Over the past two weeks we have experienced Oakely login node crashes potentially caused by a Lustre bug.
The maximum job size on Glenn has been reduced from 256 nodes (2048 cores) to 128 nodes (1024 cores). User and group limits are still at 2048 cores total.
We have updated the default module of ANSYS on both Oakley and Glenn. The default module of ANSYS is ANSYS 14.5.7 on Oakley and ANSYS 14.5 on Glenn. For example, if you use
module load ansys on Oakley, ANSYS 14.5.7 (instead of ANSYS 13.0) is loaded. We however keep the older versions of ANSYS installed on our cluster.
We have updated the default module of FLUENT on both Oakley and Glenn. The default module of FLUENT is FLUENT15.0.7 on Oakley and FLUENT 14.5 on Glenn. For example, if you use
module load fluent on Oakley, FLUENT 15.0.7 (instead of FLUENT 13.0) is loaded. We however keep the older versions of FLUENT installed on our cluster.
222 compute nodes on Glenn have been removed from service to begin preparing for the arrival of Ruby compute nodes. There have been no other associated system changes. Jobs on Glenn may see more frequent waits in the queue than they have in the past due to a reduction of available resources, depending on scheduler load.
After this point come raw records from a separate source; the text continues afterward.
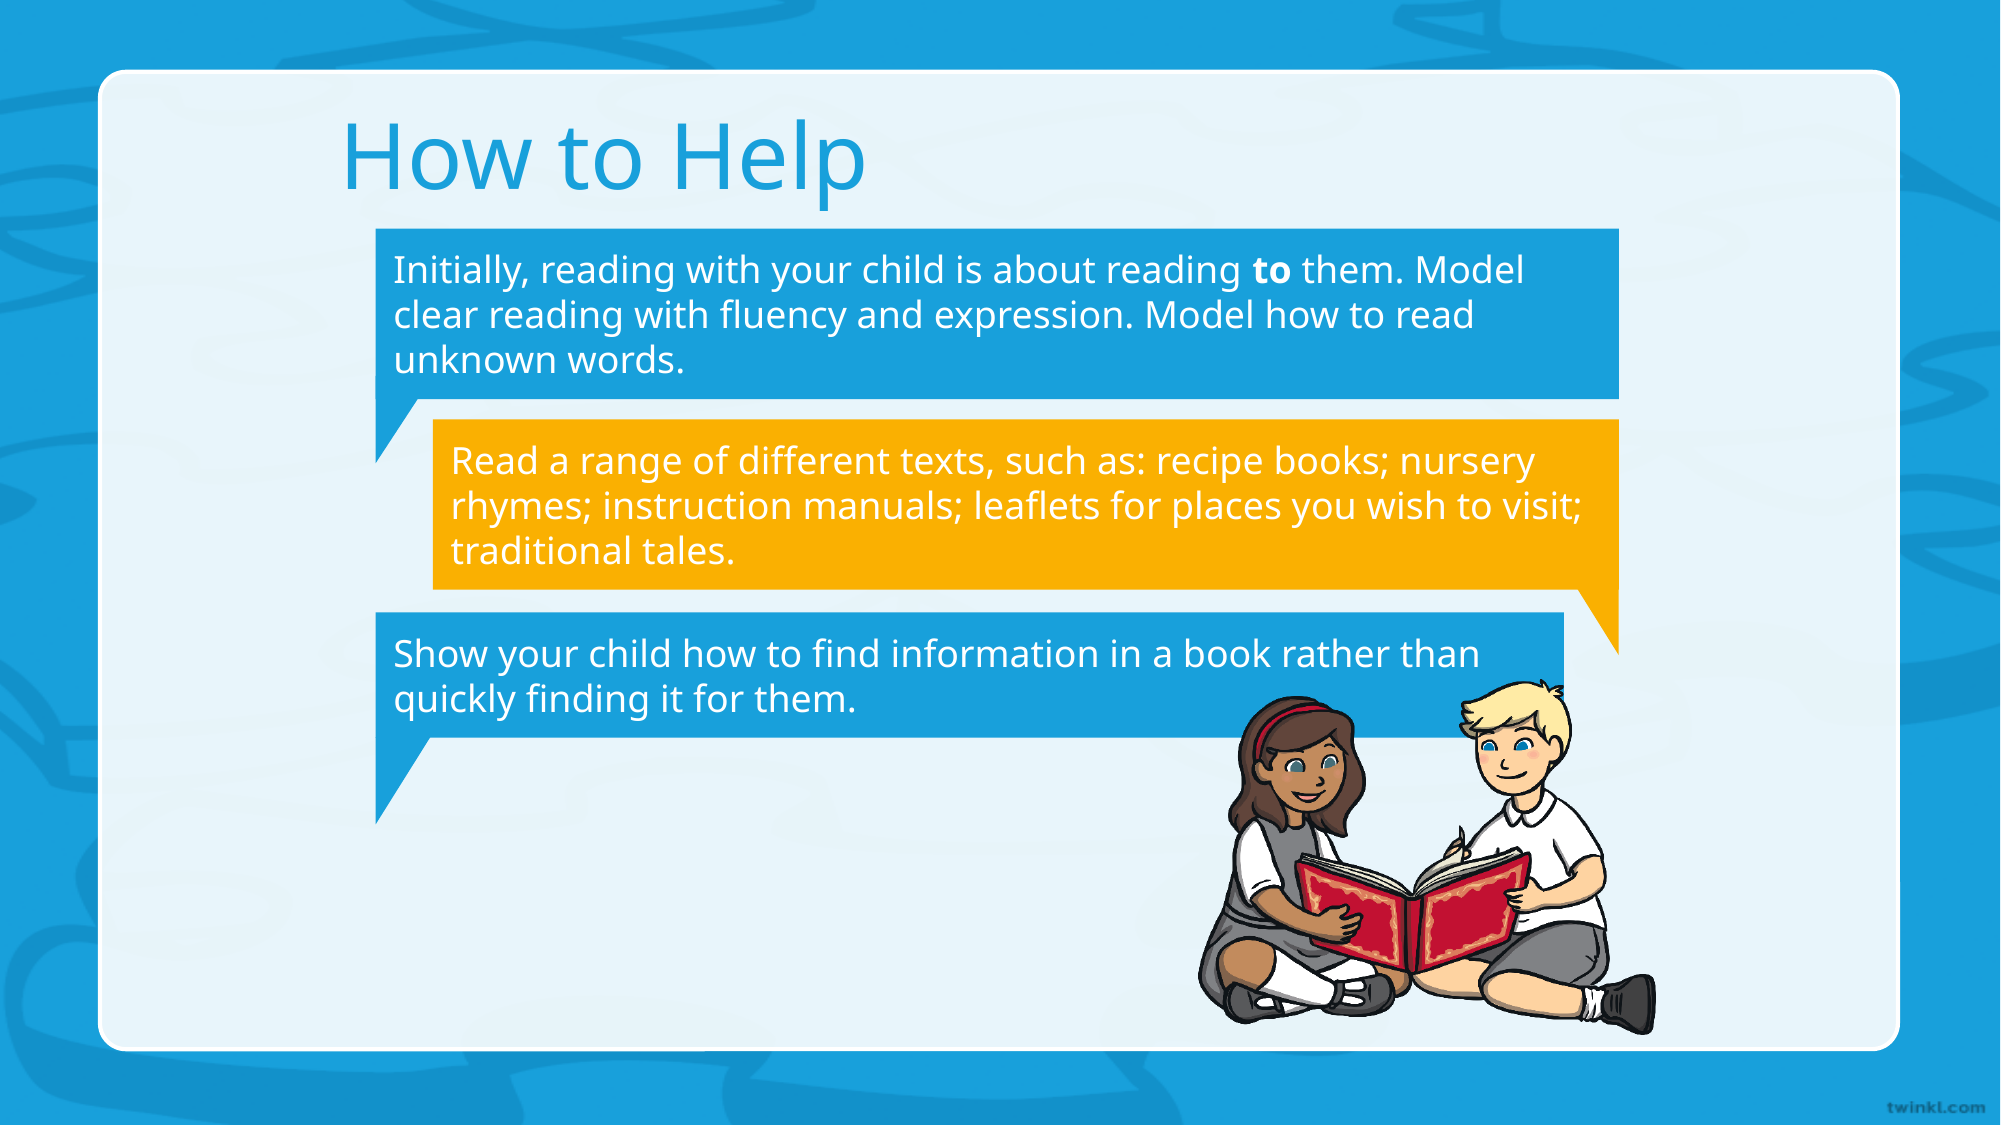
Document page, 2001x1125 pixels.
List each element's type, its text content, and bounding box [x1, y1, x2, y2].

title How to Help [324, 78, 1674, 242]
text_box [375, 227, 1619, 464]
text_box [432, 464, 1619, 656]
picture [0, 0, 2001, 1125]
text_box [375, 611, 1564, 825]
Amber 14 has been installed on Oakley and Glenn; usage is via the modules amber/14 on Oakley and amber14 on Glenn. For information on available executables and installation details see the software page for Amber or the output of the respective module help command, e.g.: module help amber/14
Intel compiler licenses have been updated. This should be invisible on the HPC systems. If you are a statewide user of the license, please set the
LM_LICENSE_FILE environment variable to
firstname.lastname@example.org before reporting issues.
On both production clusters, we have begun rejecting jobs that request the use of Lustre or $PFSDIR in order to reduce job failures caused by the triggering of a bug that crashes the filesystem. If you have a GPFS allocation, you may if appropriate want to move your data there in order to maintain productivity while the Lustre service is in a degraded state.